By: Devin Hughes
“When all else fails, vote from the rooftops” has been a popular slogan among a particularly extreme segment of pro-gun advocates for decades, one that in recent years has even been promoted by gun companies.
At former President Donald Trump’s Pennsylvania rally on Saturday, we witnessed the horrifying reality of “voting from the rooftops.”
While we wait for more answers about the shooting and the shooter’s motives, there is something we can state with absolute certainty. The clear and present danger to our democracy posed by the unchecked proliferation of firearms and an insurrectionist ideology transcends traditional political boundaries.
Our current patchwork of weak gun laws provides a would-be assassin with all the tools they could desire at their disposal. Indeed, even in the wake of Saturday’s horror and the heightened security risk, the Republican National Convention in Milwaukee cannot prohibit firearms from the entirety of the event due to state law.
While the shooter was taken out by the Secret Service mere seconds after opening fire, that brief window of time was still enough for a mass shooting to occur due to the firepower of the AR-15 platform, the lethality of which has been proven in mass shooting after mass shooting.
“Voting from the rooftops” and the insurrectionist ideology that slogan trumpets is lethal to democratic norms. Freedom of expression, particularly political expression, is essential for a healthy democracy. Regardless of how passionately one disagrees or agrees with former President Trump, his politics, and the ideas he espouses, he had every right to hold a peaceful rally on Saturday. And his supporters who gathered there had every right to do so free from the threat of violence.
That sacred freedom was violated Saturday, and if others take up the mantle of “voting from the rooftops,” no matter the original shooter’s motive, we risk losing that freedom forever.
At the time of publication, there are still more questions than answers about Saturday’s shooting. We know a bullet hit former President Donald Trump’s ear, an attendee died while shielding his loved ones, and two others were injured, thus marking the assassination attempt as a mass shooting.

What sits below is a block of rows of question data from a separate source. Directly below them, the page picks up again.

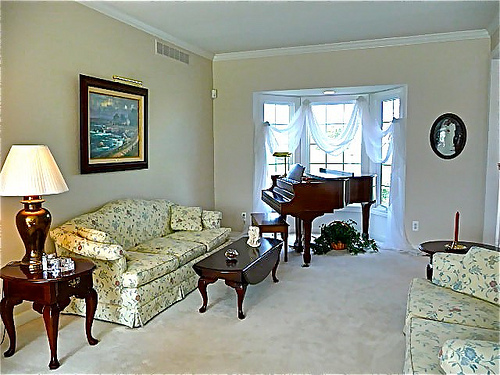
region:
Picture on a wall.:
[420, 99, 470, 173]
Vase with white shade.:
[7, 141, 63, 258]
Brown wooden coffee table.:
[186, 209, 278, 322]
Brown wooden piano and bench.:
[273, 157, 379, 272]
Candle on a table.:
[418, 203, 470, 262]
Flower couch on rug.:
[83, 173, 213, 338]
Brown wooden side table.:
[8, 260, 93, 372]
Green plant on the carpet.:
[318, 212, 380, 292]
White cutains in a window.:
[235, 75, 412, 169]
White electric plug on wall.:
[402, 214, 427, 256]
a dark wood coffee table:
[192, 231, 291, 320]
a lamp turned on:
[0, 137, 70, 268]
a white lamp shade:
[0, 141, 77, 203]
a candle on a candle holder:
[444, 211, 465, 251]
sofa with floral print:
[48, 192, 233, 333]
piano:
[260, 160, 387, 264]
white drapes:
[250, 92, 415, 244]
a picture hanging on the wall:
[78, 73, 153, 174]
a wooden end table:
[0, 255, 102, 372]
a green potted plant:
[310, 219, 385, 261]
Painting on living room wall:
[76, 66, 158, 178]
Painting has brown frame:
[74, 69, 162, 179]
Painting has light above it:
[100, 62, 163, 106]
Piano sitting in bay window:
[257, 149, 395, 262]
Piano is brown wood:
[266, 158, 385, 265]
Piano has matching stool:
[246, 200, 296, 270]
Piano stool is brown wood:
[248, 200, 293, 268]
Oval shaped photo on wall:
[423, 102, 468, 167]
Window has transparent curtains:
[243, 79, 409, 253]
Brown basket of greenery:
[306, 212, 381, 267]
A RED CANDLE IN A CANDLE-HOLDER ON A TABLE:
[442, 206, 471, 256]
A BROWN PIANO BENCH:
[244, 207, 297, 270]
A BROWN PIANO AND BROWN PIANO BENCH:
[247, 147, 387, 270]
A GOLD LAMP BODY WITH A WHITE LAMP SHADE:
[0, 137, 80, 281]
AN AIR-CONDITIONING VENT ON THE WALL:
[150, 35, 196, 72]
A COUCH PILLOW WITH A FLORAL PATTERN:
[167, 200, 207, 233]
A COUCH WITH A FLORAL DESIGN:
[39, 190, 244, 330]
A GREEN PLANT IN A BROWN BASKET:
[299, 216, 384, 263]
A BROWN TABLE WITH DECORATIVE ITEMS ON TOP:
[189, 222, 292, 324]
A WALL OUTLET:
[409, 218, 421, 233]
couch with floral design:
[50, 194, 228, 324]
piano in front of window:
[261, 162, 378, 266]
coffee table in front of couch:
[180, 227, 294, 322]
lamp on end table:
[6, 134, 71, 279]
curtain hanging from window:
[263, 91, 408, 161]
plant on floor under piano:
[302, 213, 383, 262]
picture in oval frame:
[419, 104, 474, 166]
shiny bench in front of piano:
[248, 207, 291, 239]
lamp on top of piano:
[267, 145, 297, 175]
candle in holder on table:
[443, 201, 469, 253]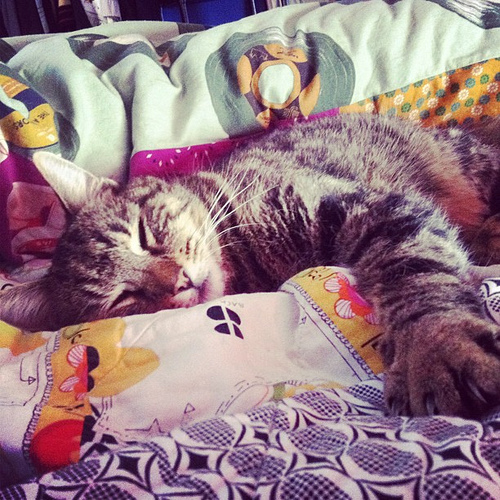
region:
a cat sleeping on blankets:
[2, 110, 498, 423]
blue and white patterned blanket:
[0, 373, 497, 498]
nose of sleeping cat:
[155, 265, 193, 294]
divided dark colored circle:
[207, 303, 246, 340]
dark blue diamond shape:
[113, 450, 145, 483]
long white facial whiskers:
[178, 170, 284, 261]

We know the shooter was killed moments after by Secret Service snipers. We know the shooter was a registered Republican who had donated $15 to a Democratic political action fund. We know the shooter climbed to the roof of a building more than 100 yards away from the president, used his father’s legally purchased AR-15, and that he was wearing a shirt from a popular right-wing pro-gun YouTube channel (which swiftly denounced the violence).
Yet the shooter’s motive remains elusive, and we may never know what words or ideology, if any, spurred him to action. While his former high school classmates have come forward and described him as quiet and likely conservative in his political beliefs, that provides no answers to why he would target Trump, the Republican nominee. We still don’t know how the shooter managed to get a clear line of fire on the former President despite the substantial security present.
These questions are extremely important to answer, not just for the sake of future security, but to also halt the contagion of conspiracy theories already swirling around the tragedy.
This search for answers though will not alter the new reality we face.
America stands at the edge of an abyss, with worryingly large numbers of people beginning to heed the siren call of violence against their political opponents even before the shooting. In the tinderbox of current American politics, widespread access to lethal weaponry serves as kerosene. And a match was just lit.
With fear for our democracy, I fervently hope Saturday’s violence serves as a clarion call for all to denounce violence and any ideology that would insert the threat of gun violence into political discourse.
Devin Hughes is the President and Founder of GVPedia, a non-profit that provides access to gun violence prevention research and data.